The experiment also bolstered Dr. Avery’s controversial theory that the bacterium’s immunological agent was not part of the germ itself, and his next step was to break down the capsule of each pneumococcal type so he could analyze its chemical constituents. Working with Michael Heidelberger, a noted chemist at The Rockefeller Institute Hospital, Dr. Avery determined by 1923 that the SSS are indeed part of the protective capsule rather than the germ, and that — contrary to the scientific wisdom that assigned the job of antigen to proteins only — the capsules are made of carbohydrates, specifically complex polysaccharides composed of sugar molecules. Dr. Avery began referring to pneumococcus as “the sugar-coated microbe.” To silence the remaining skepticism — which held that an undetected protein contaminant was the real cause of immune specificity — Dr. Avery, with Walter Goebel, another chemist at the hospital, completed an in-depth series of experiments creating artificial antigens by combining common, unantigenic proteins with the individual disaccharide components of each pneumococcal capsule.
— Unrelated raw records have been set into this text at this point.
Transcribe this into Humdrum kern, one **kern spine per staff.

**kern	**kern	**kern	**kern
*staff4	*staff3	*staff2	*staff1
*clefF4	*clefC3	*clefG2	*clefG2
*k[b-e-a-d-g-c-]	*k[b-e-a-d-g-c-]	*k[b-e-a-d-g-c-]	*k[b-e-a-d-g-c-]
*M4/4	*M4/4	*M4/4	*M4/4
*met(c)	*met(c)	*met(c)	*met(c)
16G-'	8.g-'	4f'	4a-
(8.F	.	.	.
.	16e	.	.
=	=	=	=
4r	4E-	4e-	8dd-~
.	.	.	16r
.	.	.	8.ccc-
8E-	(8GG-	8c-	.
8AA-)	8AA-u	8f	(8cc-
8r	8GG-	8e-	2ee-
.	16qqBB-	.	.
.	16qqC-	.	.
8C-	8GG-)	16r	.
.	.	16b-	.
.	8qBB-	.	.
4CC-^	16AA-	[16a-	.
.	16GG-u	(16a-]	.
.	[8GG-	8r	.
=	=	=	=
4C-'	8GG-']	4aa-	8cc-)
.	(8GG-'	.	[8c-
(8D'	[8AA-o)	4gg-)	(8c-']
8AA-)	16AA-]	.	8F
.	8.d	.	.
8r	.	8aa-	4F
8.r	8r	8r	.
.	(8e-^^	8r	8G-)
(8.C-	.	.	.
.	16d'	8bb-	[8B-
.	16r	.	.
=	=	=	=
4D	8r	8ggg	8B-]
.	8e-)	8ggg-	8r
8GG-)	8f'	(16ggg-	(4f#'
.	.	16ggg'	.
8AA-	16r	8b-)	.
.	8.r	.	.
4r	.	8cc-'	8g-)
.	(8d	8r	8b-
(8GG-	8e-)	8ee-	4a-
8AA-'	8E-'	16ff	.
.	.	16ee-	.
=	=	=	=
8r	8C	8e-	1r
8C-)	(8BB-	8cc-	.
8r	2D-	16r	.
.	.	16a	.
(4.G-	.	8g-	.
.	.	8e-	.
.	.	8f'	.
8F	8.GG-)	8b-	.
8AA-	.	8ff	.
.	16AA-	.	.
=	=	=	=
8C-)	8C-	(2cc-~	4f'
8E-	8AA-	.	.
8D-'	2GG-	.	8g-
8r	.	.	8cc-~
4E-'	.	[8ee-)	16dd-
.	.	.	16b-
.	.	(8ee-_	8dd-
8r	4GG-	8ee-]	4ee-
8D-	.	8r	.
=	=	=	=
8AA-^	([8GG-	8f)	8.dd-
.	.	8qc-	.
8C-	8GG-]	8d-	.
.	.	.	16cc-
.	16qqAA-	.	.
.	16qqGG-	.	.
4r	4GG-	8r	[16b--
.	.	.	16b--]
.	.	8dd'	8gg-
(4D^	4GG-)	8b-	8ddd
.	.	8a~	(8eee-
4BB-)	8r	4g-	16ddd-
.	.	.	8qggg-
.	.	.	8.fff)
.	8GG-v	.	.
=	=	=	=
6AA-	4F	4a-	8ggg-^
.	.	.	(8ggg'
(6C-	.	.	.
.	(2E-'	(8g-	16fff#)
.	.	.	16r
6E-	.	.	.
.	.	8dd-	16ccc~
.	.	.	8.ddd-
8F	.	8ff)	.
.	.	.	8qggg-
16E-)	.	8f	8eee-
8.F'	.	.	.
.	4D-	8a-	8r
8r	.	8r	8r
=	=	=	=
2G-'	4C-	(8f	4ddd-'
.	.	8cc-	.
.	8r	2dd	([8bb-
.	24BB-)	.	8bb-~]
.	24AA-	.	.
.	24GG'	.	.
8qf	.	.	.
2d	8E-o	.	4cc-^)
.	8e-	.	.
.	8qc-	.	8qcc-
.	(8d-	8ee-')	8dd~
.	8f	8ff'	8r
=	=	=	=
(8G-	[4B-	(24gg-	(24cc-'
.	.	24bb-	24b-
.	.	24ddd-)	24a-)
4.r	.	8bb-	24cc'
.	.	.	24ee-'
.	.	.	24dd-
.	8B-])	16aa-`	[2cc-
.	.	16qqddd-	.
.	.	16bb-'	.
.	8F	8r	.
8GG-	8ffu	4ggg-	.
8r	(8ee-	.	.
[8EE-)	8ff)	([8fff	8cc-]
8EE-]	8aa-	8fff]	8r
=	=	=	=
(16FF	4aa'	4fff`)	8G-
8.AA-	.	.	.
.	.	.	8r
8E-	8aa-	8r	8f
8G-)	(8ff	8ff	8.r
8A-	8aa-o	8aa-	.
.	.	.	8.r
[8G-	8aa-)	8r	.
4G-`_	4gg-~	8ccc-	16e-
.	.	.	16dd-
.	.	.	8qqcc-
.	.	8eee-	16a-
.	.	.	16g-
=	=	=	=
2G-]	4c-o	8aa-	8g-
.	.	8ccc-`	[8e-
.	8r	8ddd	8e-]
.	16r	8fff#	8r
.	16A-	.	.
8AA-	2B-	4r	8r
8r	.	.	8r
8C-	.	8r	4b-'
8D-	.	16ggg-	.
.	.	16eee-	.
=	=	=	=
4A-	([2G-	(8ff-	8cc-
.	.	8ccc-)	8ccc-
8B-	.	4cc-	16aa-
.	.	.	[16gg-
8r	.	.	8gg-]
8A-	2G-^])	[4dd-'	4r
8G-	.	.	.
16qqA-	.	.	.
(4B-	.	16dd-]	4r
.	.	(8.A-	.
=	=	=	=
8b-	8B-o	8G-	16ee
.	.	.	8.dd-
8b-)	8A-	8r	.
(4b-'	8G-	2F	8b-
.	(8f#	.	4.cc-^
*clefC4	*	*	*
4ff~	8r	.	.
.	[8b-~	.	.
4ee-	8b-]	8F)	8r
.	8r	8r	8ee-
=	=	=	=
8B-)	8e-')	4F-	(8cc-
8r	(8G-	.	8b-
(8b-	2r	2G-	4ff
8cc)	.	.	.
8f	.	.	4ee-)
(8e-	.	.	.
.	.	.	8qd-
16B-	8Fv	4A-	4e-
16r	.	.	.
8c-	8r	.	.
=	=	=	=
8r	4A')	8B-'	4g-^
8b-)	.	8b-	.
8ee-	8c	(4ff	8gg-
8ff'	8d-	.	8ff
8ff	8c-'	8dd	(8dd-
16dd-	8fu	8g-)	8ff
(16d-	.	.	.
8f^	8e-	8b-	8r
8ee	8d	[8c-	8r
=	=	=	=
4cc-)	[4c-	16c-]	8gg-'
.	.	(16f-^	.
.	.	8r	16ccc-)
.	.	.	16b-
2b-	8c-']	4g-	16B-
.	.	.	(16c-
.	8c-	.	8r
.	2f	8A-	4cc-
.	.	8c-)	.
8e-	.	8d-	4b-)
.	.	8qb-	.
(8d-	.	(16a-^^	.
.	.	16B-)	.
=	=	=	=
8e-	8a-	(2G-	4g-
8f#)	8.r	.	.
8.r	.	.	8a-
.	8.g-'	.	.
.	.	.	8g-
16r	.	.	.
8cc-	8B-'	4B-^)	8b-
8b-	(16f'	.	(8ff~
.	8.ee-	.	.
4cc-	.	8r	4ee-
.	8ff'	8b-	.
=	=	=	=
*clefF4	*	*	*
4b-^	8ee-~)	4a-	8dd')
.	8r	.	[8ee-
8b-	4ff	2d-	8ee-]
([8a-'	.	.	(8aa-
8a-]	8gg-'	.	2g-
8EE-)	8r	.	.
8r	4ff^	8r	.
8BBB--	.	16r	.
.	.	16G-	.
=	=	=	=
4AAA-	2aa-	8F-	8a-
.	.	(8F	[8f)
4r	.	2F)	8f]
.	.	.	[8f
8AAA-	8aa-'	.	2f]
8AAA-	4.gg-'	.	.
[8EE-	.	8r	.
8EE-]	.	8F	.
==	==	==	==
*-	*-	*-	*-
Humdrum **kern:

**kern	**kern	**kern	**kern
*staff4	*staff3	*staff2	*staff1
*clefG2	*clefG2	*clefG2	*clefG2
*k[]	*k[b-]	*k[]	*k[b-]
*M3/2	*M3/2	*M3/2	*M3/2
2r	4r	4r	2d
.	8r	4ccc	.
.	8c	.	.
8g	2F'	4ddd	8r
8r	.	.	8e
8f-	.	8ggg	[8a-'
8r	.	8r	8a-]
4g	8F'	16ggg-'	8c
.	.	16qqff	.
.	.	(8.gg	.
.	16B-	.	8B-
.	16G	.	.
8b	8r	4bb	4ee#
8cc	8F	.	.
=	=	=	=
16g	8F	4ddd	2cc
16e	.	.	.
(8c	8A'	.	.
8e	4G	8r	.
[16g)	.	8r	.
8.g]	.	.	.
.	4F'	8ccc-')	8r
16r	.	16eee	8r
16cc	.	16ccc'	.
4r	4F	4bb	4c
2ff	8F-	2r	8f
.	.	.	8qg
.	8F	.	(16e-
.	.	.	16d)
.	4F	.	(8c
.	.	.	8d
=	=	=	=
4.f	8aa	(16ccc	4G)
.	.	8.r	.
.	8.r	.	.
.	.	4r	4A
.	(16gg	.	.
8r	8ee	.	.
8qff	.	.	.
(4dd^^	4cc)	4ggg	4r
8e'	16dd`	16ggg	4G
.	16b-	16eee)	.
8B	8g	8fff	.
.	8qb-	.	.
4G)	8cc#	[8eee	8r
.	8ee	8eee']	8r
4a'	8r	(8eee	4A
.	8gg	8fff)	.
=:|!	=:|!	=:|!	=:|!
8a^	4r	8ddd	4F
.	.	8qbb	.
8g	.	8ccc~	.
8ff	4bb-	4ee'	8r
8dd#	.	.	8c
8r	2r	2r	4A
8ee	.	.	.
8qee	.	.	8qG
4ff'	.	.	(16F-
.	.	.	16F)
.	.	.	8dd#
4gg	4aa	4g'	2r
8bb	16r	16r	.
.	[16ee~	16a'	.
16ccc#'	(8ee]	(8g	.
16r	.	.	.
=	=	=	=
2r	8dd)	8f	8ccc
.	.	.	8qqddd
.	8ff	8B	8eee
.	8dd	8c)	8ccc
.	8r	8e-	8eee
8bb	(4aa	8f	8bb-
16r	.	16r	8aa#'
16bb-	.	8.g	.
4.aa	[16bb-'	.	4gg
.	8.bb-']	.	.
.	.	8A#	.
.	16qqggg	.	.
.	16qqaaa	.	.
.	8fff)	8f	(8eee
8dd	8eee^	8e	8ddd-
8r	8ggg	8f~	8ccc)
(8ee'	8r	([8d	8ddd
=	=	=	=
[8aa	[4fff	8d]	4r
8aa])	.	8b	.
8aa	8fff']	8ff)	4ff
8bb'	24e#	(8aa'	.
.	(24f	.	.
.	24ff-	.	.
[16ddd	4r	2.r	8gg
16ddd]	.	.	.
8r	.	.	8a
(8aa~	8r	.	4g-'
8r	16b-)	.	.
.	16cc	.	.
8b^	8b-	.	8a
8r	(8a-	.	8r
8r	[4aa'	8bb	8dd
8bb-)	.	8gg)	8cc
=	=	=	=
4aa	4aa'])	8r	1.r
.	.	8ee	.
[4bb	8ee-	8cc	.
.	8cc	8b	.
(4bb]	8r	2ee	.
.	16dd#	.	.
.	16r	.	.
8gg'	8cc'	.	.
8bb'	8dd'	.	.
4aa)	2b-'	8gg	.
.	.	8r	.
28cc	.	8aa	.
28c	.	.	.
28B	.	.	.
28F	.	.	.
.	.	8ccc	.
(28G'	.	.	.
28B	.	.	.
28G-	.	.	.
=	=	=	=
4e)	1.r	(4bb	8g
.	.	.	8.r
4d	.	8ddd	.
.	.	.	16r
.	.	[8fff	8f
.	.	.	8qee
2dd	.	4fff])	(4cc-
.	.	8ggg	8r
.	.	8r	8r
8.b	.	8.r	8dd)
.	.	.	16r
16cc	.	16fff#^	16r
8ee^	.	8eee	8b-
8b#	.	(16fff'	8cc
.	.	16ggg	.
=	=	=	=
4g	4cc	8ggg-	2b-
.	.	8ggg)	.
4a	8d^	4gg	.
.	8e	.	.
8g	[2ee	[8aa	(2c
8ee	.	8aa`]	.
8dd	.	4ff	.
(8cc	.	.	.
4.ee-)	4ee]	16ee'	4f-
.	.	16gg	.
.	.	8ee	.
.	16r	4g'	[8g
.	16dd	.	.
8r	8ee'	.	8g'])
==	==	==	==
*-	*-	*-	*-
By the time of his retirement in 1948, Dr. Avery’s work on the pneumococcus had produced the most comprehensive knowledge of any known infectious microbe. In addition to identifying the source of its immune specificity, he, along with various colleagues, delineated the immunological relationships of the intracellular components of the bacterium; identified the enzymes and reduction-oxidation systems responsible for metabolic regulation in pneumococcal cells and characterized their roles in virulence; established general principles governing the antigenic power of all pneumococci; and designed methods subsequently used for the antigenic analysis of other microorganisms. In his later research, Dr. Avery also became one of the founders of modern genetics, as leader of the Rockefeller team including Maclyn McCarty and Colin M. MacLeod that in 1944 identified DNA as the carrier of hereditary information. Dr. Avery shared the 1947 Lasker Award with Homer Smith of New York University School of Medicine.

CAREER

Dr. Avery was born in Halifax, Nova Scotia, Canada, in 1877 and moved with his family to New York City 10 years later. Following undergraduate studies at Colgate University, in which he excelled at literature, public speaking and debate, he entered the Columbia University College of Physicians and Surgeons, from which he received his M.D. in 1904. In 1907 he accepted a research and teaching position at the Hoagland Laboratory, a privately endowed bacteriological research center in Brooklyn, New York. Dr. Avery received United States citizenship in 1918 and served as captain in the U.S. Army Medical Corps during World War I. He became a member of The Rockefeller Institute in 1923 and continued his research there until his retirement in 1948. During his career, Dr. Avery served as president of the American Association of Immunologists, the American Association of Pathologists and Bacteriologists and the Society of American Bacteriologists. He was a member of the National Academy of Sciences and The Royal Society. In addition to the Lasker Award, he received a Pasteur Gold Medal from the Swedish Medial Society, a Passano Award, and a Copley Medal from The Royal Society. Dr. Avery died in 1955.